Saved entries:
════════════════════

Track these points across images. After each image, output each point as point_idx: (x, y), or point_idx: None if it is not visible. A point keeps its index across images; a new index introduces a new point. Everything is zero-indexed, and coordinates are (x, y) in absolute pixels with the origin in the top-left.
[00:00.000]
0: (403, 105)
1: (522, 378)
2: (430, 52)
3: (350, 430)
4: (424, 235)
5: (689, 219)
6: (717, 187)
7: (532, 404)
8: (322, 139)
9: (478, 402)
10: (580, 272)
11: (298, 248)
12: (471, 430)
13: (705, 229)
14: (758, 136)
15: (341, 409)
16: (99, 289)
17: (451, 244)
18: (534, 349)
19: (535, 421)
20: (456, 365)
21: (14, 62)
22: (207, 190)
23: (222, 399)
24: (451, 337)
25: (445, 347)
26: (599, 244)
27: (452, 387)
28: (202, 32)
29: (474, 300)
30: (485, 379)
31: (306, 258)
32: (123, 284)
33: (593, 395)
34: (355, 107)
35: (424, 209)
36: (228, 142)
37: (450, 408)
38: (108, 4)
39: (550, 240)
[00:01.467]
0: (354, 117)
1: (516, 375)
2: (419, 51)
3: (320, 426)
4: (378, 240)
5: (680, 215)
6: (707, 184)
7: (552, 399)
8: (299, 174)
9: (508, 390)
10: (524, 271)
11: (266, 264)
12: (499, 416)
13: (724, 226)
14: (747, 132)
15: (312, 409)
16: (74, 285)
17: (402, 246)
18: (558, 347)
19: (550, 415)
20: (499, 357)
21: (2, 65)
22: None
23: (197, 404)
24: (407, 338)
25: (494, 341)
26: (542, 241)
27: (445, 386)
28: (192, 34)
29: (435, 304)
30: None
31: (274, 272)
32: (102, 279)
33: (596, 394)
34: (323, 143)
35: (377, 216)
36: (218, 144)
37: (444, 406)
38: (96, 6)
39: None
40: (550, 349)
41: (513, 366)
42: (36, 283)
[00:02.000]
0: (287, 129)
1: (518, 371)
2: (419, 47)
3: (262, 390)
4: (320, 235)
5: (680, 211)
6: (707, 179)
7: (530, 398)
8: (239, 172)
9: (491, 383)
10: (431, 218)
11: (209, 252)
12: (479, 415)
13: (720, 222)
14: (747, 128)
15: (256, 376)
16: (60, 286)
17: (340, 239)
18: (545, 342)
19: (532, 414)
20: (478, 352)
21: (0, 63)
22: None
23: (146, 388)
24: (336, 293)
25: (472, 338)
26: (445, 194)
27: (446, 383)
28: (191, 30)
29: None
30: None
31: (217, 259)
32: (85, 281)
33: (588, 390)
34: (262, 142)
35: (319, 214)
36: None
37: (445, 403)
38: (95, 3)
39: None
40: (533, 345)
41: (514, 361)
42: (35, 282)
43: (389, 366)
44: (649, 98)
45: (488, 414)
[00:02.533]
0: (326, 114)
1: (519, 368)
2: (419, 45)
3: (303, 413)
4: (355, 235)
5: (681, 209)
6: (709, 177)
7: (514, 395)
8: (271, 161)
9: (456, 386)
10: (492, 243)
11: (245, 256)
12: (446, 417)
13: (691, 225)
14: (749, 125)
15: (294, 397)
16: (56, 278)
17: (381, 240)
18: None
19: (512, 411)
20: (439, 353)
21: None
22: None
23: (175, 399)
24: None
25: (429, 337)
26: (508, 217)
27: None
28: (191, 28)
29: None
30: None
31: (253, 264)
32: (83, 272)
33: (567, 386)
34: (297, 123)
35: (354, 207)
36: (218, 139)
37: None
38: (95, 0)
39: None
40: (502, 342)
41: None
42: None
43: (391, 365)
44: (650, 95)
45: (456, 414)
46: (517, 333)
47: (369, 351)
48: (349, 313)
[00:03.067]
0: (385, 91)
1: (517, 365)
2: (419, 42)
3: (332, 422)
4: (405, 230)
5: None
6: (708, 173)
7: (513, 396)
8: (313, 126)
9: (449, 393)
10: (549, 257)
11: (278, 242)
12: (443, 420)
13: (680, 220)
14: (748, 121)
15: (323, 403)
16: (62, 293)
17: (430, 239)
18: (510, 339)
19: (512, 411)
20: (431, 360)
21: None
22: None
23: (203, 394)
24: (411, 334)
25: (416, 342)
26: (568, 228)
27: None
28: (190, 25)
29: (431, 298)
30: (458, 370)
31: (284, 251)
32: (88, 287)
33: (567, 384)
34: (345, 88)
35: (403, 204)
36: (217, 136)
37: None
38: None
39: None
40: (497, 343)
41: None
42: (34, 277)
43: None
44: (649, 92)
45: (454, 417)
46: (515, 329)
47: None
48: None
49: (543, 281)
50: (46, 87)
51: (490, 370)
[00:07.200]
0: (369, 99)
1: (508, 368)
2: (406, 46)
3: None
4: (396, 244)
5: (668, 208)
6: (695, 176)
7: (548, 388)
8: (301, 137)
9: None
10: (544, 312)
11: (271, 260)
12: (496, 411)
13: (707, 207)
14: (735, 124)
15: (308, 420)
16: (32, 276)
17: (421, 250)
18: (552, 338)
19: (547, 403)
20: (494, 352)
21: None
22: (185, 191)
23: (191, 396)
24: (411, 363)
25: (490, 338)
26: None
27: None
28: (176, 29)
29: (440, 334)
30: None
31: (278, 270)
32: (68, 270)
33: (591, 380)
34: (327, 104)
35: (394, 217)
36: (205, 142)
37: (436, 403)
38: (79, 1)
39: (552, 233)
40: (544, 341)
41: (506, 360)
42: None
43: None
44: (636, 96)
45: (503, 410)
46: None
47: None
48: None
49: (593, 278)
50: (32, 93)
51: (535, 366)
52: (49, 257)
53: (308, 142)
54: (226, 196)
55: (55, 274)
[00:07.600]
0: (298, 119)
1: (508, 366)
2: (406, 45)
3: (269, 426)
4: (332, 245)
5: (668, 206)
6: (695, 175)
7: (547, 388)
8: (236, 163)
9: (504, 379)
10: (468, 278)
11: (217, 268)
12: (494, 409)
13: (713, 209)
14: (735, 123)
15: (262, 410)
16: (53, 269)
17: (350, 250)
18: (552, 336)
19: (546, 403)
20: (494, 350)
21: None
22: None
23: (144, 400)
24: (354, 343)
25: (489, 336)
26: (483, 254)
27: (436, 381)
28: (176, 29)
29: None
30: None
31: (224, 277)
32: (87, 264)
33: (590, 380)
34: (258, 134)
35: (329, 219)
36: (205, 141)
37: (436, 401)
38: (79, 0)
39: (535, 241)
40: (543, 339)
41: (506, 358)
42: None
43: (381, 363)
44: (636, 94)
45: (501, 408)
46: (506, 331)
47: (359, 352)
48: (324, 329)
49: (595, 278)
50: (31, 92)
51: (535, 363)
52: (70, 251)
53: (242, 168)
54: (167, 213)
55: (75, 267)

════════════════════

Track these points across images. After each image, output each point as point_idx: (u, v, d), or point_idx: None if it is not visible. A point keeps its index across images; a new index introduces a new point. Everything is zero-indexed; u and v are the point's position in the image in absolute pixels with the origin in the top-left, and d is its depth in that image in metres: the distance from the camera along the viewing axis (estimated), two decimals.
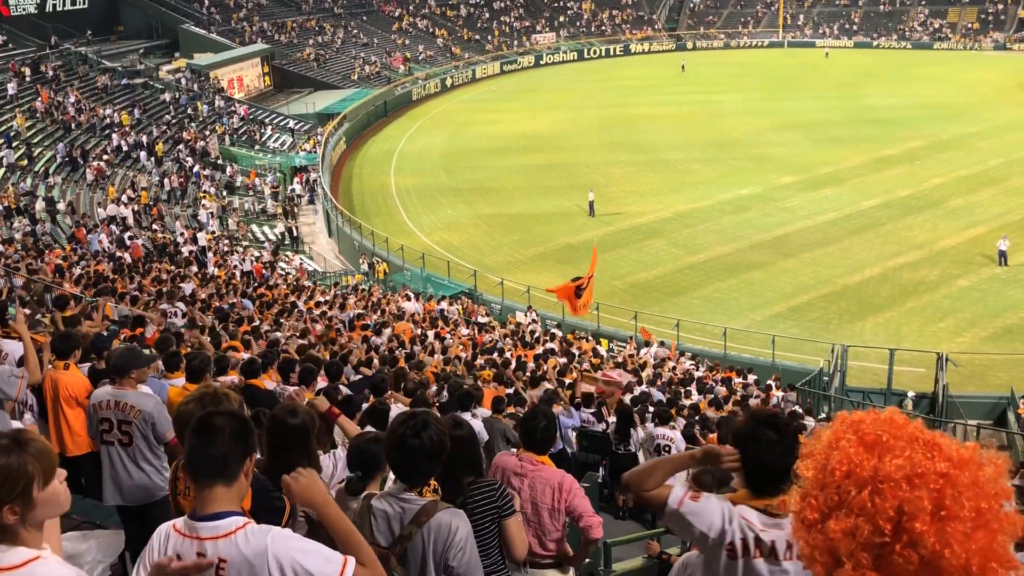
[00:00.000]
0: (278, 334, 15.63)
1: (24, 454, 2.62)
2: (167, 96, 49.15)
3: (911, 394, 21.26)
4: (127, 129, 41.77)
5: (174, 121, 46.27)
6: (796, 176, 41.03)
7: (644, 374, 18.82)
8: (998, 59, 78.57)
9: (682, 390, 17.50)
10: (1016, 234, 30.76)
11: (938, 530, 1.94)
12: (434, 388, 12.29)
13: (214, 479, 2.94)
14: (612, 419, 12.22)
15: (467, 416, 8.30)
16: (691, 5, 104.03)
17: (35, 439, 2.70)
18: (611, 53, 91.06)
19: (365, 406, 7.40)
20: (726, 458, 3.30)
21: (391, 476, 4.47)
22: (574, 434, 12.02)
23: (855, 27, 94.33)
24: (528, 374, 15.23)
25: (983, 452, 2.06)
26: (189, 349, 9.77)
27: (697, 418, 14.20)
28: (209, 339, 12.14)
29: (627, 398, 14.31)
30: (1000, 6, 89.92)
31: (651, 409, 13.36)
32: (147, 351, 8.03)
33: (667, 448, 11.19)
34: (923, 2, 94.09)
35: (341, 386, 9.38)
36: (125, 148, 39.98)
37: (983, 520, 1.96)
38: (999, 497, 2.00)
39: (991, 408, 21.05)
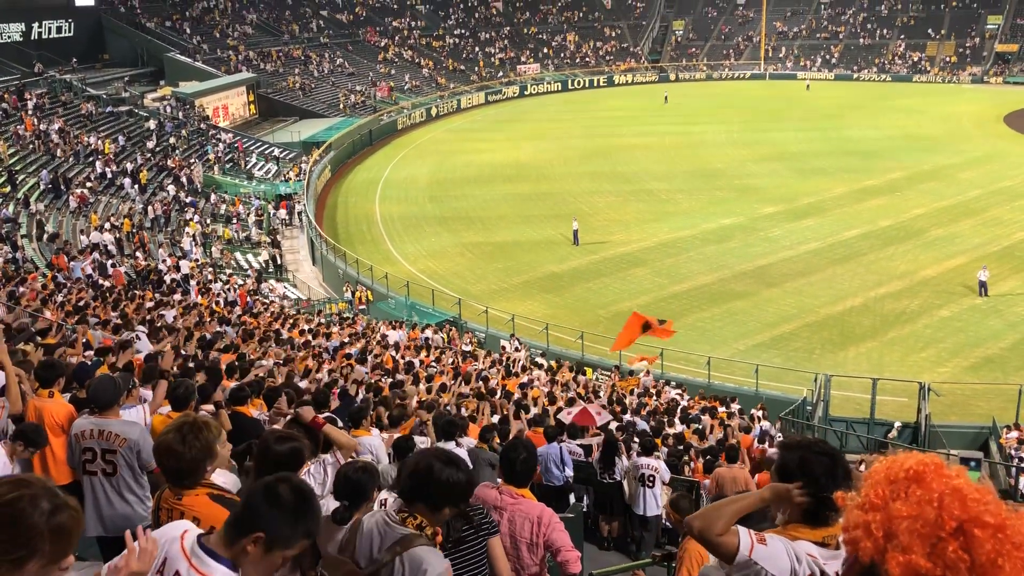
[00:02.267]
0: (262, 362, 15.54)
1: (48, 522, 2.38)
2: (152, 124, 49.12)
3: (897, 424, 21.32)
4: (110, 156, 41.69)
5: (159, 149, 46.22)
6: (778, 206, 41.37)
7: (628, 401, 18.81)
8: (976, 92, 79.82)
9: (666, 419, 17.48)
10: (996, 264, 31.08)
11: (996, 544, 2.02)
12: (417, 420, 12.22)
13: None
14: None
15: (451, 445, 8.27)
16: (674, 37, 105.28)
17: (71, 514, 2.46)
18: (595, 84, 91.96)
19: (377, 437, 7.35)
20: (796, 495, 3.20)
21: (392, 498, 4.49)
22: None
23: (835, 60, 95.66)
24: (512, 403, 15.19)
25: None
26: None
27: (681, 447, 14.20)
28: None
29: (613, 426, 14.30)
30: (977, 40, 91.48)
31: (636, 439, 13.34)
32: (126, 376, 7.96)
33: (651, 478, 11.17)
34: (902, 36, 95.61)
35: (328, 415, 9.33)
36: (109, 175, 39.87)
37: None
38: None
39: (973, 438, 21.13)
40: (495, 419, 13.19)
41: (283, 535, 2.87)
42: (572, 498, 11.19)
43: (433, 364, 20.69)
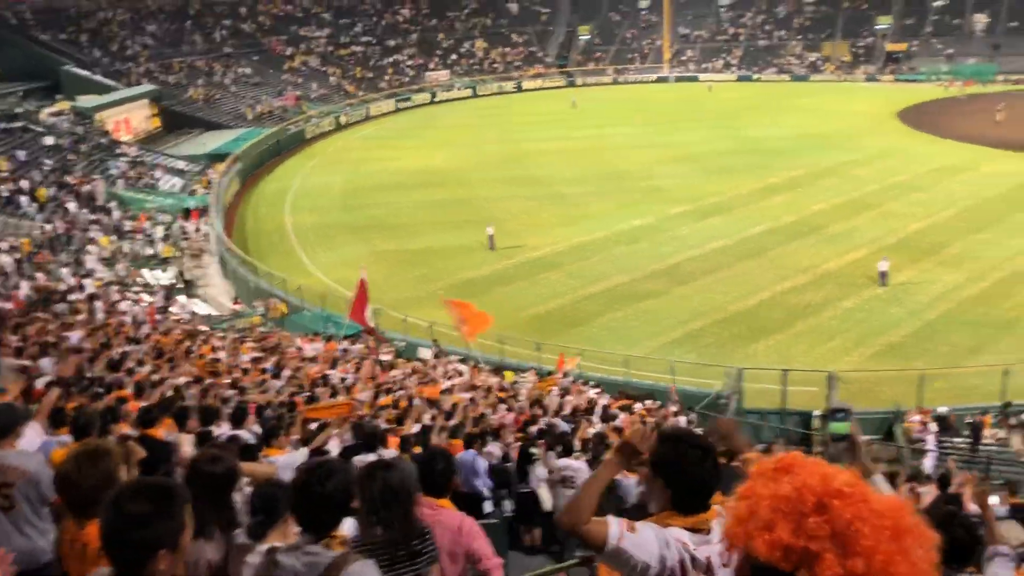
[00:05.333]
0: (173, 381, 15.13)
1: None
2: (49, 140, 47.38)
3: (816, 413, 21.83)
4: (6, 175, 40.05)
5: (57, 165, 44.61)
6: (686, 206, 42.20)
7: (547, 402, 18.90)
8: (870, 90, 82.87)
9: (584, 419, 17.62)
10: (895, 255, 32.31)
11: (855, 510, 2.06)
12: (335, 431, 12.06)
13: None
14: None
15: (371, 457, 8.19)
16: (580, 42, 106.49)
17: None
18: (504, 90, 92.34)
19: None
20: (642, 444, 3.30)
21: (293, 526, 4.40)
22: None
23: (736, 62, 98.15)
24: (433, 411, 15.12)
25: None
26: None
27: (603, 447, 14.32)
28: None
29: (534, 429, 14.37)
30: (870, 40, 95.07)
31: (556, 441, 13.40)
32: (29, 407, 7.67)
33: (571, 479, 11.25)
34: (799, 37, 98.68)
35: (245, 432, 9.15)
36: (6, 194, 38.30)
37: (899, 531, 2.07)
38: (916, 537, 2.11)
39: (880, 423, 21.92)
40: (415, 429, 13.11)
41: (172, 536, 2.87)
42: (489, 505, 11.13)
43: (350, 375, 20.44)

════════════════════

Would you print exactly, and only, the lines of the data above from the line with "17: (451, 244)" through the line with "42: (36, 283)", inclusive?

YOUR SOLUTION:
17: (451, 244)
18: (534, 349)
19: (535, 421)
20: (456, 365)
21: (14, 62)
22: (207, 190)
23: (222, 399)
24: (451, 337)
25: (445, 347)
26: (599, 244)
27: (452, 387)
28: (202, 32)
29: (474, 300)
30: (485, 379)
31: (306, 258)
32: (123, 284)
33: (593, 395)
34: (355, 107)
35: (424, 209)
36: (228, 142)
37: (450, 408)
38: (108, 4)
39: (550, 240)
[00:01.467]
0: (354, 117)
1: (516, 375)
2: (419, 51)
3: (320, 426)
4: (378, 240)
5: (680, 215)
6: (707, 184)
7: (552, 399)
8: (299, 174)
9: (508, 390)
10: (524, 271)
11: (266, 264)
12: (499, 416)
13: (724, 226)
14: (747, 132)
15: (312, 409)
16: (74, 285)
17: (402, 246)
18: (558, 347)
19: (550, 415)
20: (499, 357)
21: (2, 65)
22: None
23: (197, 404)
24: (407, 338)
25: (494, 341)
26: (542, 241)
27: (445, 386)
28: (192, 34)
29: (435, 304)
30: None
31: (274, 272)
32: (102, 279)
33: (596, 394)
34: (323, 143)
35: (377, 216)
36: (218, 144)
37: (444, 406)
38: (96, 6)
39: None
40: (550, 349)
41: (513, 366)
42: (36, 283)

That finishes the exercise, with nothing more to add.